Exercise goal: Look through the records that follow and state how many lines hold the word "nova", without adding anything.

Extracted page text data:
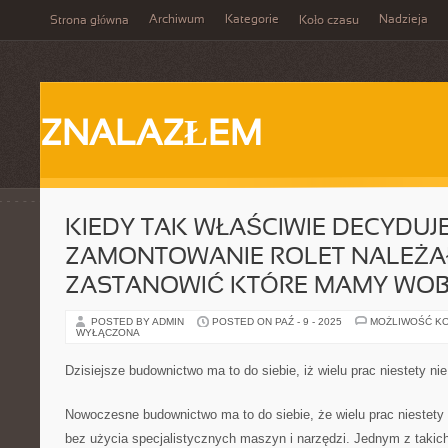
Archiwum
Kategorie
Nadzieja
Strona główna
Koło czasu
ZNALAZŁEM
KIEDY TAK WŁAŚCIWIE DECYDUJ
ZAMONTOWANIE ROLET NALEŻAŁ
ZASTANOWIĆ KTÓRE MAMY WO
POSTED BY ADMIN
POSTED ON PAŹ - 9 - 2025
MOŻLIWOŚĆ K
WYŁĄCZONA
Dzisiejsze budownictwo ma to do siebie, iż wielu prac niestety n
Nowoczesne budownictwo ma to do siebie, że wielu prac niestety
bez użycia specjalistycznych maszyn i narzędzi. Jednym z takic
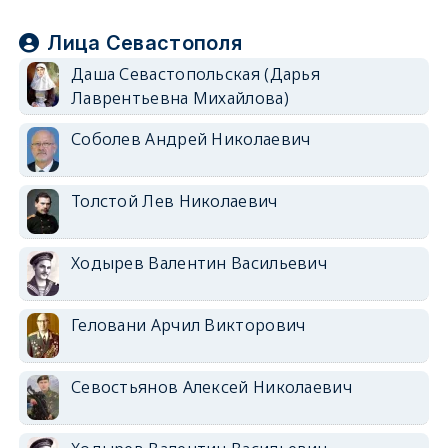
Лица Севастополя
Даша Севастопольская (Дарья
Лаврентьевна Михайлова)
Соболев Андрей Николаевич
Толстой Лев Николаевич
Ходырев Валентин Васильевич
Геловани Арчил Викторович
Севостьянов Алексей Николаевич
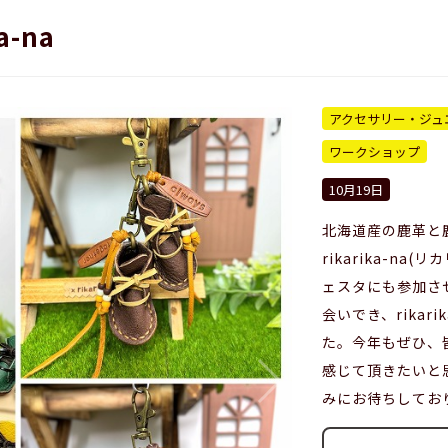
a-na
アクセサリー・ジュ
ワークショップ
10月19日
北海道産の鹿革と
rikarika-n
ェスタにも参加さ
会いでき、rikar
た。今年もぜひ、
感じて頂きたいと
みにお待ちしてお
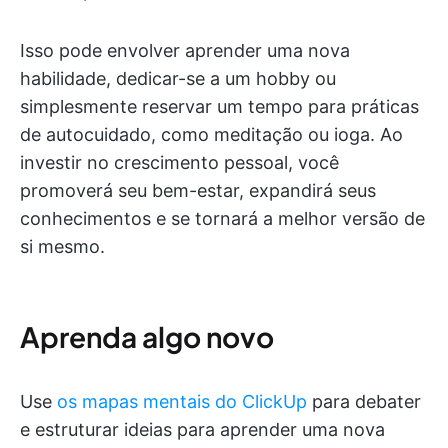
Isso pode envolver aprender uma nova
habilidade, dedicar-se a um hobby ou
simplesmente reservar um tempo para práticas
de autocuidado, como meditação ou ioga. Ao
investir no crescimento pessoal, você
promoverá seu bem-estar, expandirá seus
conhecimentos e se tornará a melhor versão de
si mesmo.
Aprenda algo novo
Use
os mapas mentais do ClickUp
para debater
e estruturar ideias para aprender uma nova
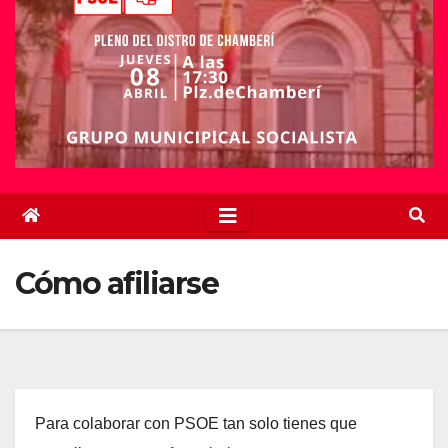
Cómo afiliarse
Para colaborar con PSOE tan solo tienes que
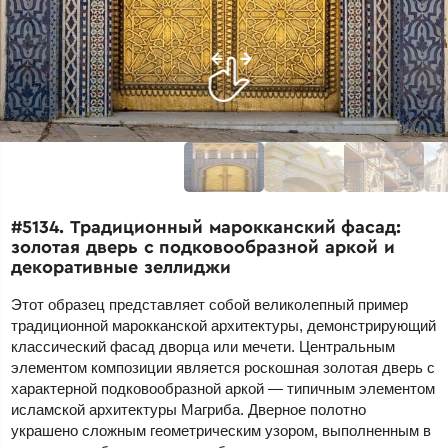
#5134. Традиционный марокканский фасад:
золотая дверь с подковообразной аркой и
декоративные зеллиджи
Этот образец представляет собой великолепный пример
традиционной марокканской архитектуры, демонстрирующий
классический фасад дворца или мечети. Центральным
элементом композиции является роскошная золотая дверь с
характерной подковообразной аркой — типичным элементом
исламской архитектуры Магриба. Дверное полотно
украшено сложным геометрическим узором, выполненным в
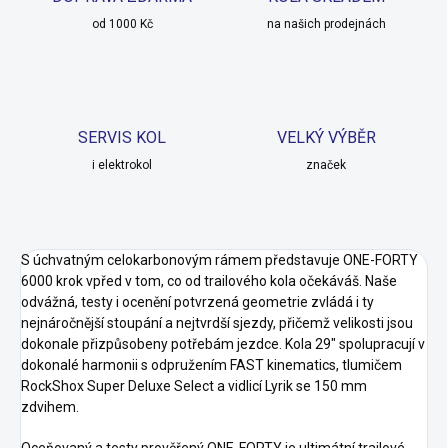
od 1000 Kč
na našich prodejnách
SERVIS KOL
VELKÝ VÝBĚR
i elektrokol
značek
S úchvatným celokarbonovým rámem představuje ONE-FORTY
6000 krok vpřed v tom, co od trailového kola očekáváš. Naše
odvážná, testy i ocenění potvrzená geometrie zvládá i ty
nejnáročnější stoupání a nejtvrdší sjezdy, přičemž velikosti jsou
dokonale přizpůsobeny potřebám jezdce. Kola 29" spolupracují v
dokonalé harmonii s odpružením FAST kinematics, tlumičem
RockShox Super Deluxe Select a vidlicí Lyrik se 150 mm
zdvihem.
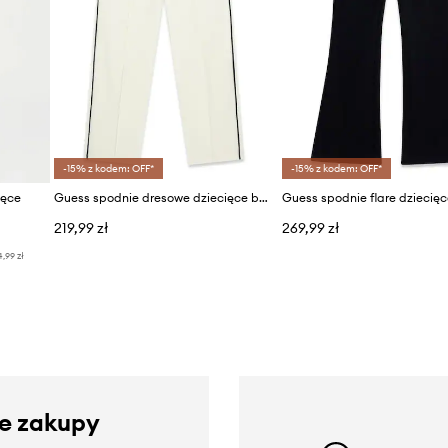
-15% z kodem: OFF*
-15% z kodem: OFF*
ięce
Guess spodnie dresowe dziecięce bawełniane
219,99 zł
269,99 zł
4,99 zł
ze zakupy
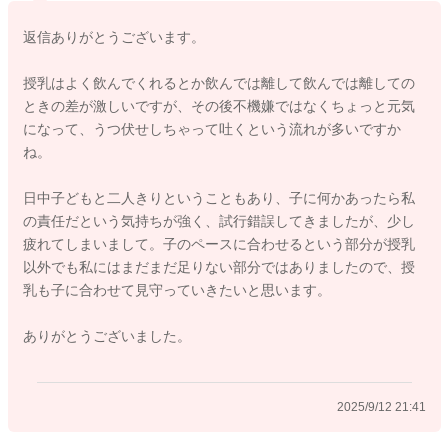
返信ありがとうございます。
色々な考え方がありますし、直接お子さんを拝見しておりませ
んのではっきりしたことはわかりかねますが、読ませていただ
授乳はよく飲んでくれるとか飲んでは離して飲んでは離しての
くかぎりではこのままお子さんの好きなように母乳をあげるこ
ときの差が激しいですが、その後不機嫌ではなくちょっと元気
とをお続けになられたらよいのではと思いました。
になって、うつ伏せしちゃって吐くという流れが多いですか
もちろん、ミルクを開始することも選択肢の一つではあります
ね。
が、ミルクはあげない、このままお子さんの欲しがる母乳のペ
ースでいいくということも一つの選択肢であります。
日中子どもと二人きりということもあり、子に何かあったら私
の責任だという気持ちが強く、試行錯誤してきましたが、少し
月齢的におっしゃるように離乳食をはじめてみてそちらにシフ
疲れてしまいまして。子のペースに合わせるという部分が授乳
トしていくこともよいように思いますが、まだお子さんとして
以外でも私にはまだまだ足りない部分ではありましたので、授
はご飯はいらなさそうなお気持ちのようですね。
乳も子に合わせて見守っていきたいと思います。
色々なミルクの策をとってくださりましたが、こちらもお気に
召さないようですから、お子さんはやっぱりママのおっぱいが
ありがとうございました。
いいのだと思いました。
決して母乳でなきゃだめ、ミルクはいらないというのではあり
2025/9/12 21:41
ませんが、いまのうーさんのお子さんにとってはこれまでの母
乳のペースでよいのではと思います。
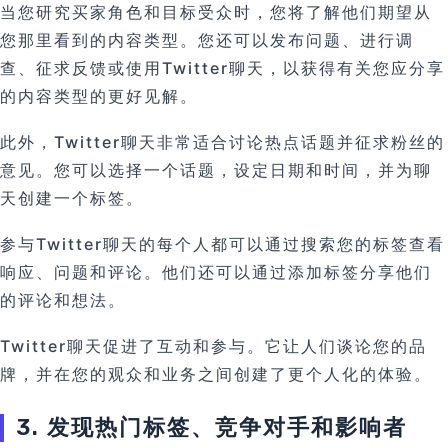
当您研究买家角色和目标受众时，您将了解他们期望从
您那里看到的内容类型。您还可以发布问题、进行调
查、征求反馈或使用Twitter聊天，以获得有关您应分享
的内容类型的更好见解。
此外，Twitter聊天非常适合讨论热点话题并征求粉丝的
意见。您可以选择一个话题，设定日期和时间，并为聊
天创建一个标签。
参与Twitter聊天的每个人都可以通过搜索您的标签查看
响应、问题和评论。他们还可以通过添加标签分享他们
的评论和想法。
Twitter聊天促进了互动和参与。它让人们谈论您的品
牌，并在您的观众和业务之间创建了更个人化的体验。
3. 发现热门标签、竞争对手和影响者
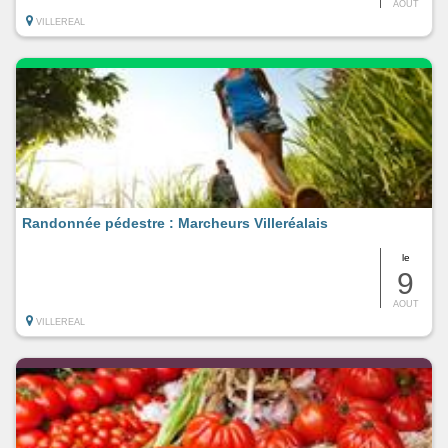
AOUT
VILLEREAL
Randonnée pédestre : Marcheurs Villeréalais
le
9
AOUT
VILLEREAL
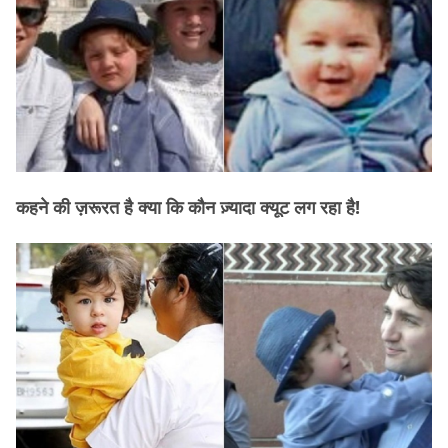
कहने की ज़रूरत है क्या कि कौन ज़्यादा क्यूट लग रहा है!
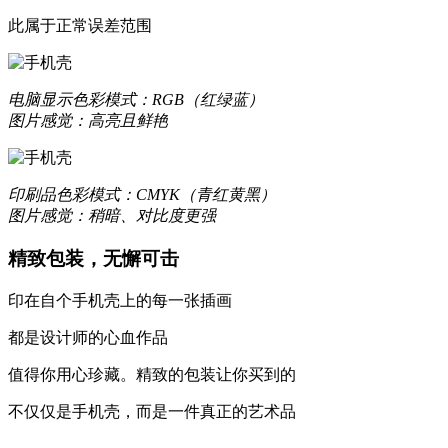
优质液态硅胶材质，一体成型，精准孔位，贴合原机机身设
此属于正常误差范围
质感升级，耐刮防撞，加倍防护
电脑显示
色彩模式：RGB（红绿蓝）
图片感觉：高亮且鲜艳
更轻薄
数次改良模具，实现裸机般纤薄手感
印刷品
色彩模式：CMYK（青红黄黑）
让你爱不释手的舒适
图片感觉：稍暗、对比度更强
精致包装，无懈可击
更保护
印在自个手机壳上的每一张插画
高于摄像头及屏幕钢化膜
都是设计师的心血作品
经得起撞击，受得起刮擦
值得你用心珍藏。精致的包装让你买到的
不仅仅是手机壳，而是一件真正的艺术品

The answer: 2